Instrucción:
Copia literalmente cada línea de todos los ítems que aparecen a continuación.

Datos de entrada:
++++++
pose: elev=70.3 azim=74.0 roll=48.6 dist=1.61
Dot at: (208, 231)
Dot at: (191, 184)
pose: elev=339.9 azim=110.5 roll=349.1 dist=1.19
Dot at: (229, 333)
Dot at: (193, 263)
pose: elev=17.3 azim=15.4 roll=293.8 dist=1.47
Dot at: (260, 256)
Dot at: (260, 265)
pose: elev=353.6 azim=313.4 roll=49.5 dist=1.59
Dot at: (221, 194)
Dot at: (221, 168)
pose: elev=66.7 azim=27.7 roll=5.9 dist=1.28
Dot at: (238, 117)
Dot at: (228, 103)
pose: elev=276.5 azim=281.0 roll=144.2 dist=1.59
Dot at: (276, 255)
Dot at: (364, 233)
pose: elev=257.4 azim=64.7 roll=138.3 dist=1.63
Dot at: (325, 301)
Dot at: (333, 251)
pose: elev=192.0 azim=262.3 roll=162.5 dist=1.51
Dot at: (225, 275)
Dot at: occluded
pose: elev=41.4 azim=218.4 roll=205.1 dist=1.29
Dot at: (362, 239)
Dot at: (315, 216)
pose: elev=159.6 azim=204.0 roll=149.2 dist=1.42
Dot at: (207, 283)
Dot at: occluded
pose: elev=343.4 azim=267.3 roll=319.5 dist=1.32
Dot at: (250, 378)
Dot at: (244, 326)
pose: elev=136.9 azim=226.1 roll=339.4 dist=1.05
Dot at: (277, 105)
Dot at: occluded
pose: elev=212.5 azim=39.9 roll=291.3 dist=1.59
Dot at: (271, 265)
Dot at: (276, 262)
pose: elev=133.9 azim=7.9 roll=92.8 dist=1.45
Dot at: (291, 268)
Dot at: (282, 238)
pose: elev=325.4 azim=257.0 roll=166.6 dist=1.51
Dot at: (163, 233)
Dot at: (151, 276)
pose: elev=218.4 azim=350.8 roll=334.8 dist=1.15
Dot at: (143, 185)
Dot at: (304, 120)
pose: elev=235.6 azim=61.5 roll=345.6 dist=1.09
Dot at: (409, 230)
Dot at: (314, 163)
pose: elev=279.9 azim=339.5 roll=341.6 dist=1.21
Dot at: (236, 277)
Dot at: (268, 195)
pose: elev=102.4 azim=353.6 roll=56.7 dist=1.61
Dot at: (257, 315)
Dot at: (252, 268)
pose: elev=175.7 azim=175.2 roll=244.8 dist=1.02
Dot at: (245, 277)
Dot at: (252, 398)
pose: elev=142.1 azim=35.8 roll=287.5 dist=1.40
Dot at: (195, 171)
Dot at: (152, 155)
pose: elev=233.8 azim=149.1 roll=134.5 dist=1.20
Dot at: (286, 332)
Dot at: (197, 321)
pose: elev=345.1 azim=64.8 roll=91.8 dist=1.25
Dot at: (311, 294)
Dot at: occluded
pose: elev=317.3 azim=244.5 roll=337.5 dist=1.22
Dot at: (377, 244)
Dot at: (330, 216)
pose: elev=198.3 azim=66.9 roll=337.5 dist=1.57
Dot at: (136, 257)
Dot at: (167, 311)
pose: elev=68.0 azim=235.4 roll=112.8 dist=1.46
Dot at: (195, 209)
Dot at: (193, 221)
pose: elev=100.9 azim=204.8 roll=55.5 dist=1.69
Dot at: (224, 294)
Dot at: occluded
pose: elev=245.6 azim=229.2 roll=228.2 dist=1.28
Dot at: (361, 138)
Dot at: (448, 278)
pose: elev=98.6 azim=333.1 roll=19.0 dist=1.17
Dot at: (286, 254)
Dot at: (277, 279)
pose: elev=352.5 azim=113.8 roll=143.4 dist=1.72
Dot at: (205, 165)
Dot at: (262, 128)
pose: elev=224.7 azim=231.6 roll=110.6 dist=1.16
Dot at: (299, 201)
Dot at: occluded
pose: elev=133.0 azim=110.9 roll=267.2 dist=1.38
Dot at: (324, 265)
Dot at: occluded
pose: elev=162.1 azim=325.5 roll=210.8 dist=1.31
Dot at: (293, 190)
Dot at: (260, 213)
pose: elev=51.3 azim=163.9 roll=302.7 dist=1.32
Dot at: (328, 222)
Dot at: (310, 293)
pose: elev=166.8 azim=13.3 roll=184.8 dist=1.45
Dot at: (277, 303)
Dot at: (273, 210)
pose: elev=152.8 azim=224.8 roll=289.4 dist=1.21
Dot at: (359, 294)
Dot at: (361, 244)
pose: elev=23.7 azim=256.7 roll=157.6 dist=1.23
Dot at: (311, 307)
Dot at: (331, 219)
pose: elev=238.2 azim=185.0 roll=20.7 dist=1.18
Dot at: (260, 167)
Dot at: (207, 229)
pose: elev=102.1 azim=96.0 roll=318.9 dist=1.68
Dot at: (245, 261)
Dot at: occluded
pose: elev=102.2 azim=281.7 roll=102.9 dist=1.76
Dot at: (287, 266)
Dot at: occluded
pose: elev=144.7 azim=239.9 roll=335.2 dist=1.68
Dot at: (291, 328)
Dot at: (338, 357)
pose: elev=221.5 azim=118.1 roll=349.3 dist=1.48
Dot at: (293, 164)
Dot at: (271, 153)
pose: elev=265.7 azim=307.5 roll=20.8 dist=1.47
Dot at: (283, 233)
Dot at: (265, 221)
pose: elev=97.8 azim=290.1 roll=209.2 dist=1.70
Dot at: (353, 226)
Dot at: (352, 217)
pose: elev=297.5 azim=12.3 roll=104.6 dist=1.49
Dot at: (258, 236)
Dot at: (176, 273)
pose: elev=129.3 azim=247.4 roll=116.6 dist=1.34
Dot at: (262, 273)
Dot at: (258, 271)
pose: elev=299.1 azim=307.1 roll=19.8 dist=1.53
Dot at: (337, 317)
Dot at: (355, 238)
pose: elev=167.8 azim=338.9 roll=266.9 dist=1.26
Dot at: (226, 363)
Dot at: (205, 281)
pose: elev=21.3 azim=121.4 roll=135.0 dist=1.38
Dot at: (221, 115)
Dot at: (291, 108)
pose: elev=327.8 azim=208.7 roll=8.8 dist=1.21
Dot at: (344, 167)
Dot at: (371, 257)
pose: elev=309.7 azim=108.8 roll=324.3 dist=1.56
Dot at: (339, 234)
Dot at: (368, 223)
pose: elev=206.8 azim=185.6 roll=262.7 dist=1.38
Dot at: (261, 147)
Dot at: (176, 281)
++++++
Resultado:
pose: elev=70.3 azim=74.0 roll=48.6 dist=1.61
Dot at: (208, 231)
Dot at: (191, 184)
pose: elev=339.9 azim=110.5 roll=349.1 dist=1.19
Dot at: (229, 333)
Dot at: (193, 263)
pose: elev=17.3 azim=15.4 roll=293.8 dist=1.47
Dot at: (260, 256)
Dot at: (260, 265)
pose: elev=353.6 azim=313.4 roll=49.5 dist=1.59
Dot at: (221, 194)
Dot at: (221, 168)
pose: elev=66.7 azim=27.7 roll=5.9 dist=1.28
Dot at: (238, 117)
Dot at: (228, 103)
pose: elev=276.5 azim=281.0 roll=144.2 dist=1.59
Dot at: (276, 255)
Dot at: (364, 233)
pose: elev=257.4 azim=64.7 roll=138.3 dist=1.63
Dot at: (325, 301)
Dot at: (333, 251)
pose: elev=192.0 azim=262.3 roll=162.5 dist=1.51
Dot at: (225, 275)
Dot at: occluded
pose: elev=41.4 azim=218.4 roll=205.1 dist=1.29
Dot at: (362, 239)
Dot at: (315, 216)
pose: elev=159.6 azim=204.0 roll=149.2 dist=1.42
Dot at: (207, 283)
Dot at: occluded
pose: elev=343.4 azim=267.3 roll=319.5 dist=1.32
Dot at: (250, 378)
Dot at: (244, 326)
pose: elev=136.9 azim=226.1 roll=339.4 dist=1.05
Dot at: (277, 105)
Dot at: occluded
pose: elev=212.5 azim=39.9 roll=291.3 dist=1.59
Dot at: (271, 265)
Dot at: (276, 262)
pose: elev=133.9 azim=7.9 roll=92.8 dist=1.45
Dot at: (291, 268)
Dot at: (282, 238)
pose: elev=325.4 azim=257.0 roll=166.6 dist=1.51
Dot at: (163, 233)
Dot at: (151, 276)
pose: elev=218.4 azim=350.8 roll=334.8 dist=1.15
Dot at: (143, 185)
Dot at: (304, 120)
pose: elev=235.6 azim=61.5 roll=345.6 dist=1.09
Dot at: (409, 230)
Dot at: (314, 163)
pose: elev=279.9 azim=339.5 roll=341.6 dist=1.21
Dot at: (236, 277)
Dot at: (268, 195)
pose: elev=102.4 azim=353.6 roll=56.7 dist=1.61
Dot at: (257, 315)
Dot at: (252, 268)
pose: elev=175.7 azim=175.2 roll=244.8 dist=1.02
Dot at: (245, 277)
Dot at: (252, 398)
pose: elev=142.1 azim=35.8 roll=287.5 dist=1.40
Dot at: (195, 171)
Dot at: (152, 155)
pose: elev=233.8 azim=149.1 roll=134.5 dist=1.20
Dot at: (286, 332)
Dot at: (197, 321)
pose: elev=345.1 azim=64.8 roll=91.8 dist=1.25
Dot at: (311, 294)
Dot at: occluded
pose: elev=317.3 azim=244.5 roll=337.5 dist=1.22
Dot at: (377, 244)
Dot at: (330, 216)
pose: elev=198.3 azim=66.9 roll=337.5 dist=1.57
Dot at: (136, 257)
Dot at: (167, 311)
pose: elev=68.0 azim=235.4 roll=112.8 dist=1.46
Dot at: (195, 209)
Dot at: (193, 221)
pose: elev=100.9 azim=204.8 roll=55.5 dist=1.69
Dot at: (224, 294)
Dot at: occluded
pose: elev=245.6 azim=229.2 roll=228.2 dist=1.28
Dot at: (361, 138)
Dot at: (448, 278)
pose: elev=98.6 azim=333.1 roll=19.0 dist=1.17
Dot at: (286, 254)
Dot at: (277, 279)
pose: elev=352.5 azim=113.8 roll=143.4 dist=1.72
Dot at: (205, 165)
Dot at: (262, 128)
pose: elev=224.7 azim=231.6 roll=110.6 dist=1.16
Dot at: (299, 201)
Dot at: occluded
pose: elev=133.0 azim=110.9 roll=267.2 dist=1.38
Dot at: (324, 265)
Dot at: occluded
pose: elev=162.1 azim=325.5 roll=210.8 dist=1.31
Dot at: (293, 190)
Dot at: (260, 213)
pose: elev=51.3 azim=163.9 roll=302.7 dist=1.32
Dot at: (328, 222)
Dot at: (310, 293)
pose: elev=166.8 azim=13.3 roll=184.8 dist=1.45
Dot at: (277, 303)
Dot at: (273, 210)
pose: elev=152.8 azim=224.8 roll=289.4 dist=1.21
Dot at: (359, 294)
Dot at: (361, 244)
pose: elev=23.7 azim=256.7 roll=157.6 dist=1.23
Dot at: (311, 307)
Dot at: (331, 219)
pose: elev=238.2 azim=185.0 roll=20.7 dist=1.18
Dot at: (260, 167)
Dot at: (207, 229)
pose: elev=102.1 azim=96.0 roll=318.9 dist=1.68
Dot at: (245, 261)
Dot at: occluded
pose: elev=102.2 azim=281.7 roll=102.9 dist=1.76
Dot at: (287, 266)
Dot at: occluded
pose: elev=144.7 azim=239.9 roll=335.2 dist=1.68
Dot at: (291, 328)
Dot at: (338, 357)
pose: elev=221.5 azim=118.1 roll=349.3 dist=1.48
Dot at: (293, 164)
Dot at: (271, 153)
pose: elev=265.7 azim=307.5 roll=20.8 dist=1.47
Dot at: (283, 233)
Dot at: (265, 221)
pose: elev=97.8 azim=290.1 roll=209.2 dist=1.70
Dot at: (353, 226)
Dot at: (352, 217)
pose: elev=297.5 azim=12.3 roll=104.6 dist=1.49
Dot at: (258, 236)
Dot at: (176, 273)
pose: elev=129.3 azim=247.4 roll=116.6 dist=1.34
Dot at: (262, 273)
Dot at: (258, 271)
pose: elev=299.1 azim=307.1 roll=19.8 dist=1.53
Dot at: (337, 317)
Dot at: (355, 238)
pose: elev=167.8 azim=338.9 roll=266.9 dist=1.26
Dot at: (226, 363)
Dot at: (205, 281)
pose: elev=21.3 azim=121.4 roll=135.0 dist=1.38
Dot at: (221, 115)
Dot at: (291, 108)
pose: elev=327.8 azim=208.7 roll=8.8 dist=1.21
Dot at: (344, 167)
Dot at: (371, 257)
pose: elev=309.7 azim=108.8 roll=324.3 dist=1.56
Dot at: (339, 234)
Dot at: (368, 223)
pose: elev=206.8 azim=185.6 roll=262.7 dist=1.38
Dot at: (261, 147)
Dot at: (176, 281)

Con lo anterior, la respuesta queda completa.